Me and my friend, Tony, seemed to have avoided them all, but one of them, an Iranian looking guy in a silver tracksuit (yes, silver tracksuit) persisted with us and continued offering us all manner of things we did not want, and which we knew weren’t really available anyway.
He wouldn't give up, repeatedly slapping me on the chest in time to his mantra 'Cocaine? Ladies? Weed?' After a minute or so I’d had enough, and with Dutch courage spilling from every pore I turned round and politely asked him to ‘fu*k off’. Tony looked shocked, and in fairness it was probably not the best way to talk to such a person.
He wasn't happy and immediately got angry. He started shouting at us both in Arabic. I looked at Tony, “Shall we do him? I asked – not because I wanted – or were even able to ‘do’ anyone, I just thought the two of us, standing up to him might cause him to leave, and pick on someone else. Alas, no: “You do me?’ He screamed, “You do meeeee!” again, now fronting me out.
I remember being a bit worried, but also, with all that booze running through my veins, the whole thing appeared rather stupid. But then I saw him fiddling round in his pocket, and my first concern was a knife. Balls! I thought – this has escalated, this could get dangerous, I might end up in A&E. Until he pulled out, a plastic fork. A plastic fork! And started waving it around under my nose, threateningly - sort of.

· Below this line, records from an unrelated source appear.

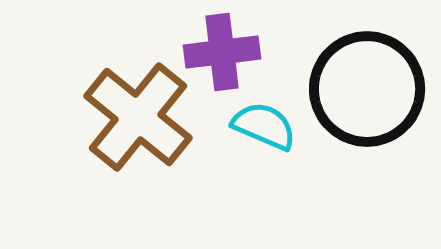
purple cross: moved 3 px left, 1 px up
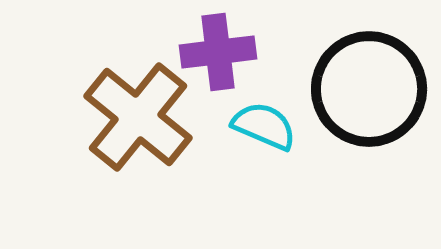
purple cross: moved 4 px left
black circle: moved 2 px right
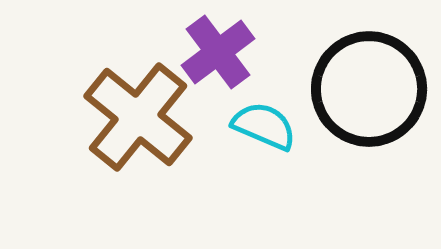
purple cross: rotated 30 degrees counterclockwise
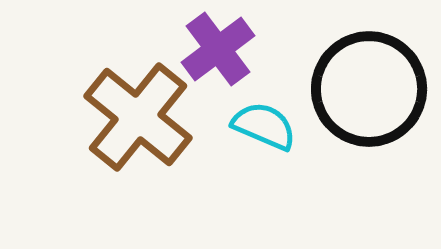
purple cross: moved 3 px up
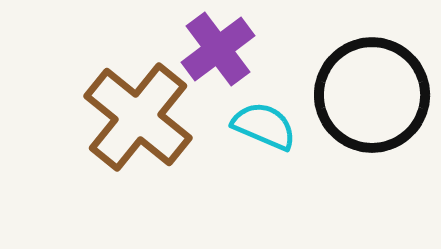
black circle: moved 3 px right, 6 px down
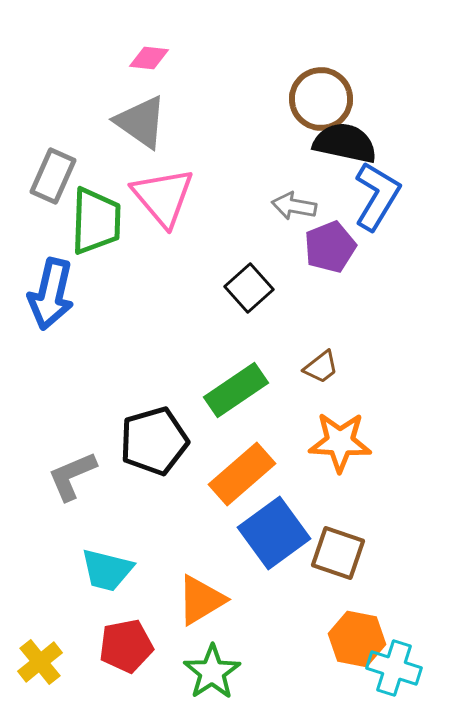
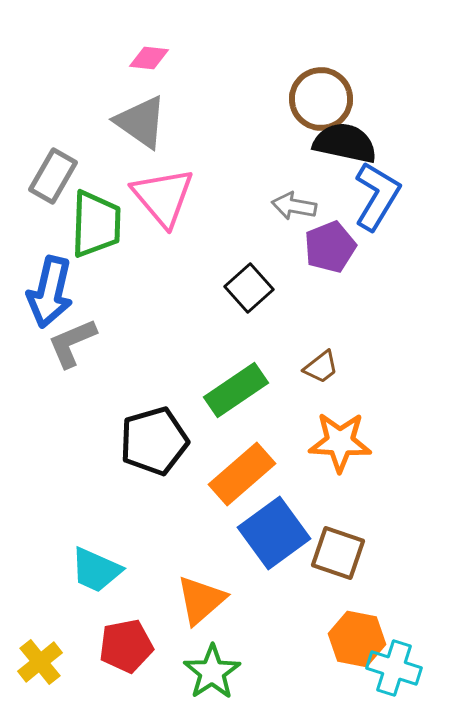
gray rectangle: rotated 6 degrees clockwise
green trapezoid: moved 3 px down
blue arrow: moved 1 px left, 2 px up
gray L-shape: moved 133 px up
cyan trapezoid: moved 11 px left; rotated 10 degrees clockwise
orange triangle: rotated 10 degrees counterclockwise
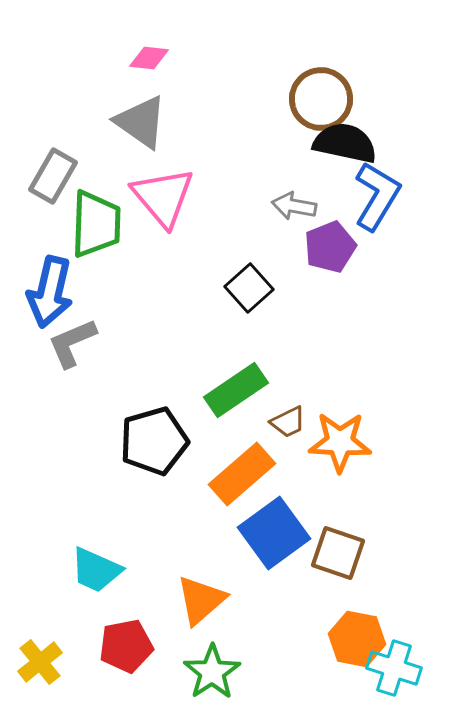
brown trapezoid: moved 33 px left, 55 px down; rotated 12 degrees clockwise
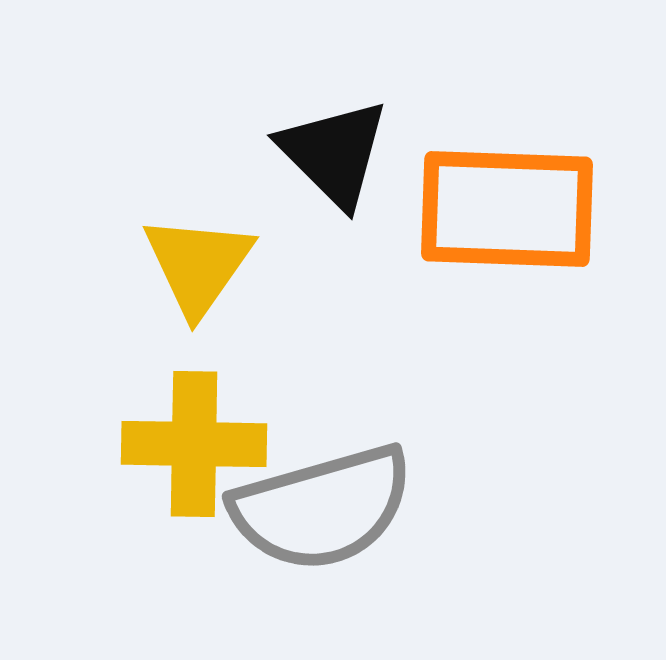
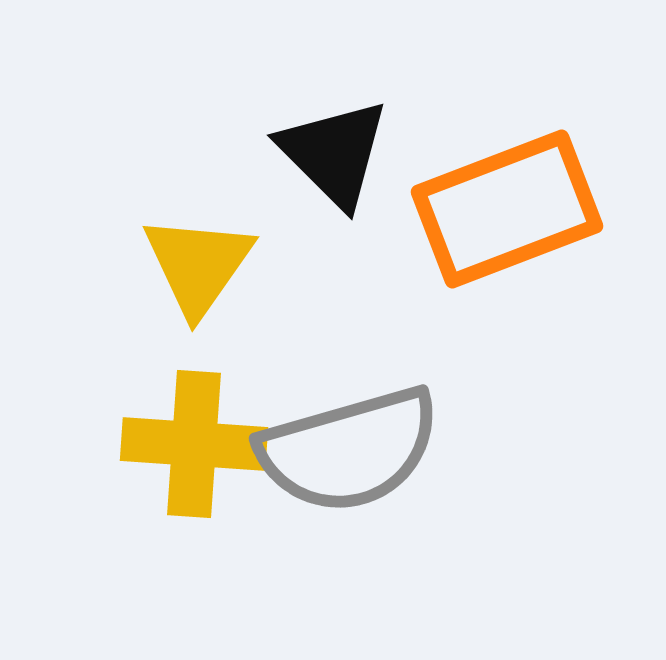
orange rectangle: rotated 23 degrees counterclockwise
yellow cross: rotated 3 degrees clockwise
gray semicircle: moved 27 px right, 58 px up
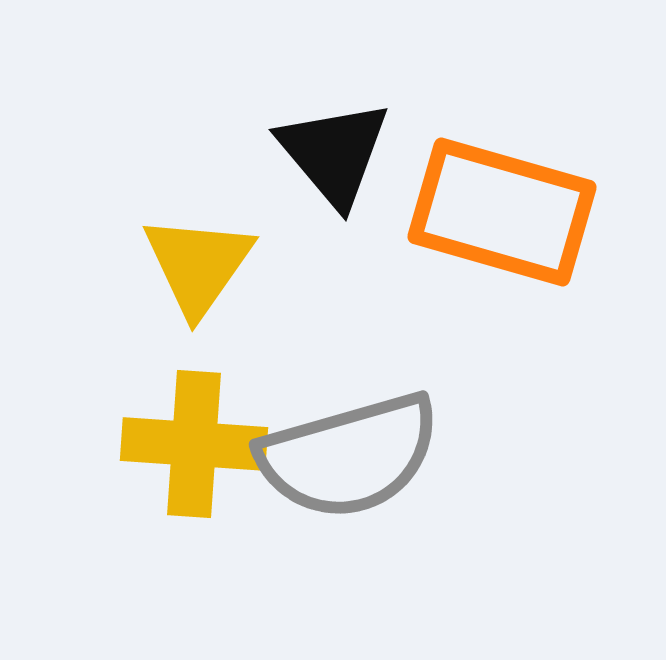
black triangle: rotated 5 degrees clockwise
orange rectangle: moved 5 px left, 3 px down; rotated 37 degrees clockwise
gray semicircle: moved 6 px down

I laughed, Tony Laughed. “You do me!” he said, as we both laughed. I fiddled around in my pocket, looking for something equally stupid with which to join the fight, a plastic knife would have been perfect. But no, I pulled out…….a pick Rake.
Seeing that I was now also ‘armed’ he went for a stab, aiming the plastic fork straight into my belly. Instinctively I moved my hand to defend myself, but in doing so, the B Rake pierced and slid into the side of his wrist. Balls. I had just stabbed someone with a B Rake. He lifted up his arm in shock, observing the weird, bent, little piece of metal with which I had stabbed him, and was now sticking out of his wrist. I did the only thing I could do. I ran, Tony Ran, with the sounds of a man with a B Rake in his wrist screaming ‘You do meeee!” in the distance.
I like to think our friend in the silver tracksuit removed the B, kept is as some kind of trophy and one day someone said it was a lock pick and thus began his journey into this wonderful art of ours. In truth however, I imagine he removed it and now that’s his weapon of choice. Or he threw it on the floor. Probably that.
But - just in case - if you’re ever out in Soho, London, and a man in a silver tracksuit offers you drugs and women, be aware, he might be armed with a B – so my advice is – take a lock with you.